Cada vez que converso de viajes aplazados, experimento un inaudito sentimiento de resurrección. No resulta fácil regresar de ninguna parte. Oí hablar de una mariposa que cada año escapa a las nevadas del Canadá, atraviesa EE.UU. y capea el temporal en estribaciones de montañas mexicanas. Durante el peregrinaje al sur, la bandada supura gruesas gotas, mientras que el regreso es aun más agónico, porque la especie se deshace en un polvillo de oro y marca la ruta de su extinción. Las criaturas migratorias sufren una reiterada incapacidad anual para resistir: viajar de un verano a otro, implica desconocer la aventura de los inviernos. Prefiero la diversidad de las estaciones, de la misma manera que me rehuso a vivir entre 2 maletas: una que hago y otra que deshago.

¿No fue nunca a ninguna parte?

Creo que usted sabe que sí, así que tomo la pregunta como una provocación. Viajé a Jamaica y México, además de rechazar ofertas que me hubiesen conducido a Madrid, París, a Roma quizás. De mis viajes por el continente guardo algunas imágenes: una montaña envuelta en nubes, un cerro deshabitado, caballos abrevando en una laguna azul, el morado rígido de la oceanidad, una mujer arrastrando cerdos por el callejón, una ciudad inmensa girando como una ventisca de cúpulas y gárgolas. En un paraje de costa divisé un bote y a su tripulación enfrascados con una tormenta local. Esa imagen distante y extraviada del par de remos resistiendo el embate del agua y el viento, que seguro se repite desde la época de Noé y aún tendrá reposiciones, me dejó intuir que ningún drama carece de espectadores, así como que no hay espectador que no disponga de dramas a su antojo con solo parpadear o soñar de espaldas al Triángulo de las Bermudas. No me falta la vivencia de una aeromoza afable practicando el minué e insitiendo en varios amables idiomas que uno se beba el café plástico que sirven allá arriba. Si de volar se trata, he volado a diversas alturas, si de mirar nubes por la ventanilla se trata, acumulo toneladas de nubes. Si cree usted que eso me hace mÁs importante o popular, incluso podemos exagerar en secreto y anunciar que todas mis observaciones astronómicas las hice desde el aire o que conozco de bien cerca la intimidad de algunas estrellas.
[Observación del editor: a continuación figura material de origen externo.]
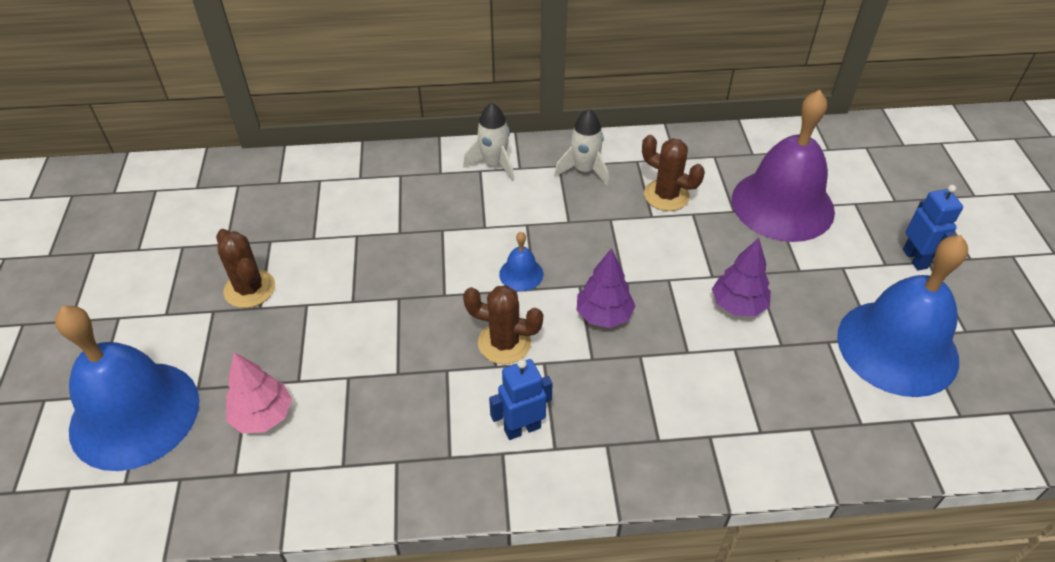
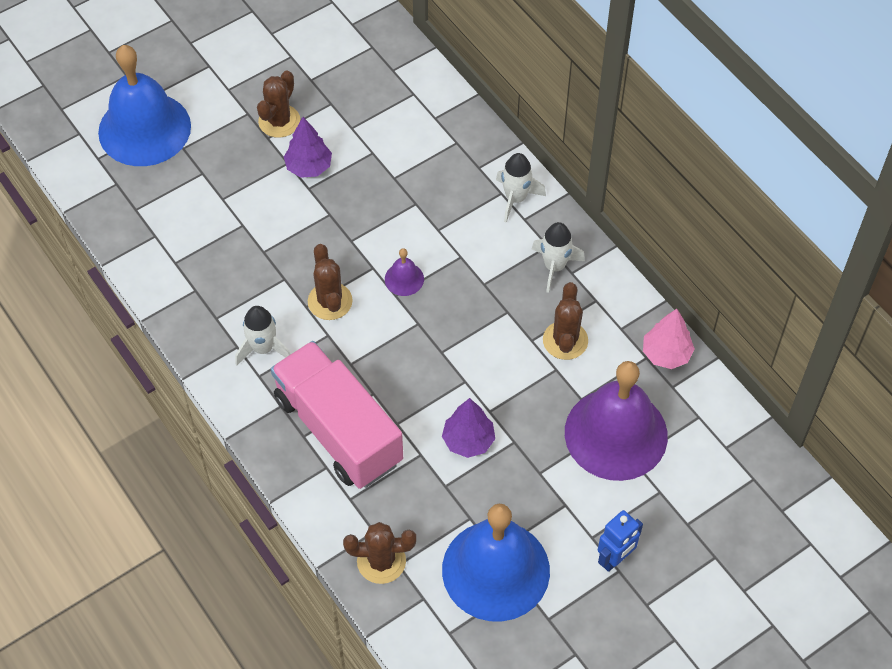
camera: 60 degrees right, 10 degrees up
pink tree [226,352,292,433] -> pink tree moved to [643,309,695,369]
blue robot [489,359,553,440] -> white rocket [235,306,291,366]
blue bell [499,232,543,291] -> purple bell [385,248,424,296]
purple tree [577,248,635,328] -> purple tree moved to [284,117,332,178]
none -> pink truck [271,341,403,489]
none -> brown cactus [343,522,416,584]

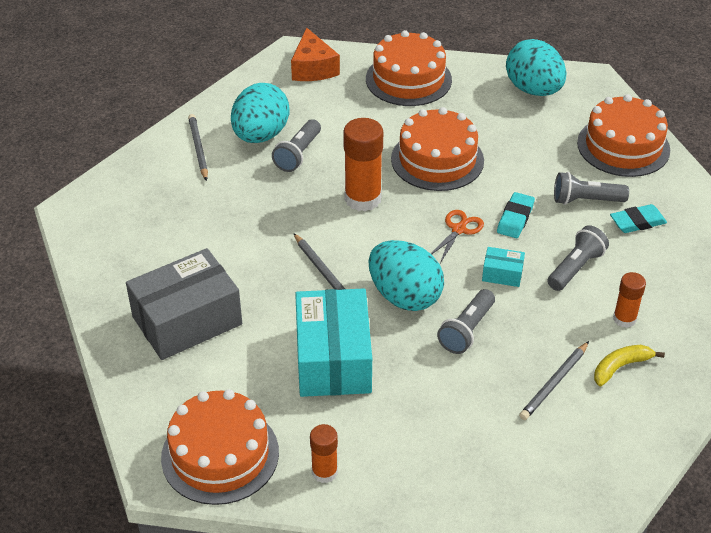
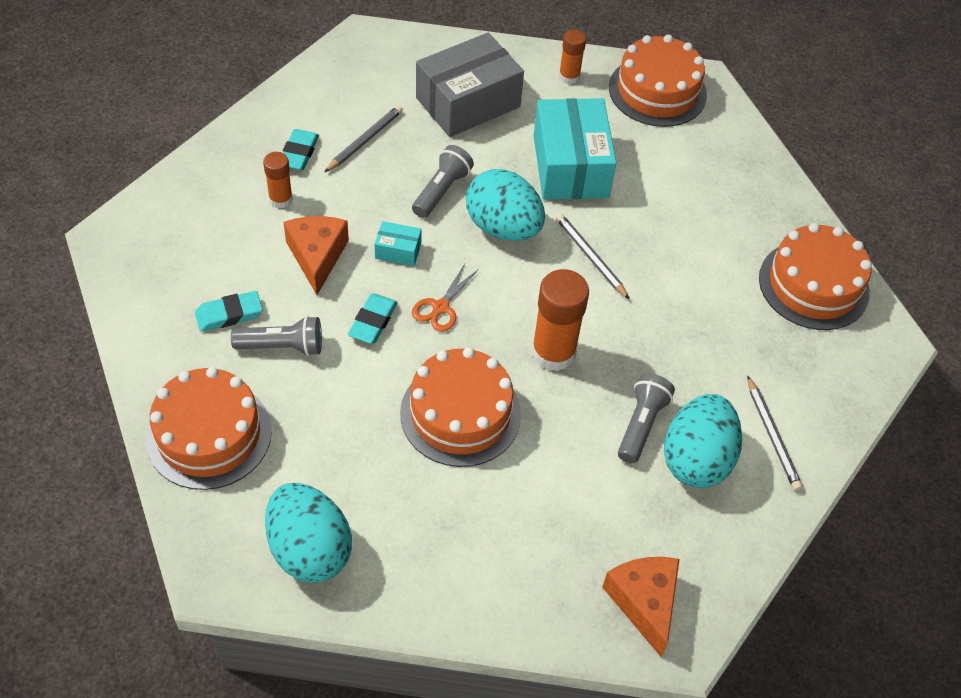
camera: 175 degrees right, 10 degrees up
grey box [126,248,242,360] -> grey box moved to [416,33,524,137]
orange cake [366,30,452,106] -> orange cake moved to [759,223,872,330]
grey flashlight [548,225,609,291] -> orange cheese [283,216,349,295]
yellow banana [594,345,665,386] -> turquoise eraser [283,129,319,170]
¿Su asma qué es: verdugo o compañía?

El asma ha sido en fin una aventura general de mi persona y una particular de los pulmones, que no me hizo más débil ni vulnerable. En África se aprende a caminar enormes distancias con una gran carga de leña o agua en la cabeza y por eso precisamente se acostumbra a paladear agua silenciosamente cerca de las hogueras. El asma que no deja dormir conduce al libro: en los libros vive un caro que provoca asmas. Círculo cerrado: del asma al libro y del libro al asma, como del codo al caño y del caño al codo. Soy ese Lezama, porque de otra manera yo sería mi sucedáneo, con menos asmas quizás, pero tal vez con menos lecturas en los cimientos.
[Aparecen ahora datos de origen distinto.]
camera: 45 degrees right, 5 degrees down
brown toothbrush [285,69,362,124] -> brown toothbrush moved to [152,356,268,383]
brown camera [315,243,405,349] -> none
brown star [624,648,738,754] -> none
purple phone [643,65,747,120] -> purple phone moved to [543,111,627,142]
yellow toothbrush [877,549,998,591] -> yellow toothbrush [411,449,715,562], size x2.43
La musa de Proust era, como sabe, una asmática recalcitrante: y esa vigilia le permitió rastrear en el tiempo más que sus paseos aristocráticos por los salones. Si Proust, como se dice, no se identifica con los personajes que describe ni los sucesos que narra, es porque mira desde su botella de aire. Proust escogió vivir en los recintos del arte, porque los intemperismos resultaban incómodos. Los ciegos desarrollan optimismos táctiles, olfativos, auditivos, porque una invalidez normalmente debe agregar dimensiones. Yo no la sufro: me sumerjo en los placeres del asma y emerjo redivivo en la superficie de los astros.